On their website, a press release says he’s undergoing training before the Sept. 9 race at Nürburgring, to make sure he’s ready. The release also says “Looking for the next round, that it will be held Sept. 9 at Nürburgring , the Liberty Team is overhauling its staff organization and sport planning for next year, when the Liberty Racing will be at the start of the World Superbike Championship determined to improve its results.” So, there are changes afoot.
Here’s the full body of that press release.
“There are only few rounds at the end of the SBK World Championship 2012, races that for the Liberty Racing Team aren’t not decisive for the standings, but without any doubt for the Czech Team management the last part of the season is a prelude to a constructive reorganization of its human, technical and logistical resources for the next racing season.
The team is looking to the present by projecting its investment towards the future and on the basis of this consideration, the Liberty Racing Team has consciously decided not to take part in the Moscow Grand Prix, which will take place during the last weekend of August and it represents the absolute premiere on Russian soil for the production-based racing series.
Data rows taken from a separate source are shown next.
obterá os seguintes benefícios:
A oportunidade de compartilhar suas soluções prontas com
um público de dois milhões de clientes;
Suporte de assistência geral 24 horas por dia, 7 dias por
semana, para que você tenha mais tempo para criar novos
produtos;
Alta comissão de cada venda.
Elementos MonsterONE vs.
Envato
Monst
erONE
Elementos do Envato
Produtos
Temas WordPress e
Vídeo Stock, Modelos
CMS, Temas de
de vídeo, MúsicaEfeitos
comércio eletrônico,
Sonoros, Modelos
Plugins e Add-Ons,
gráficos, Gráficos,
Looking for the next round, that it will be held Sept. 9 at Nürburgring , the Liberty Team is overhauling its staff organization and sport planning for next year, when the Liberty Racing will be at the start of the World Superbike Championship determined to improve its results.
That decision involves also the riders of the Czech team, Kuba Smrž and Maxime Berger, that will arrived in Germany at the beginning of September ready and motivated,  meanwhile the recovery of the third riders of the Team, Brett McCormick, is going on.
The young Canadian during the last GP at Silverstone was able to get back on his bike after his long absence caused by the convalescence from the bad injury happened at Assen. His test on the English circuit, showed that McCormick is mentally ready for racing, but not yet fully recovered from physical point of view.
For this reason the team has agreed with its rider to avoid compromising the final phase of rehabilitation, taking advantage of these additional weeks until the next race at Nürburgring to complete a specific program of intensive training to regain the perfect shape.
The Liberty Racing Team continues in its commitment to motorsport not only animated by the desire to obtain qualitatively significant performance results but also investing in an increasingly profitable and targeted way, thus building its future by analyzing and improving its present with care and foresight.”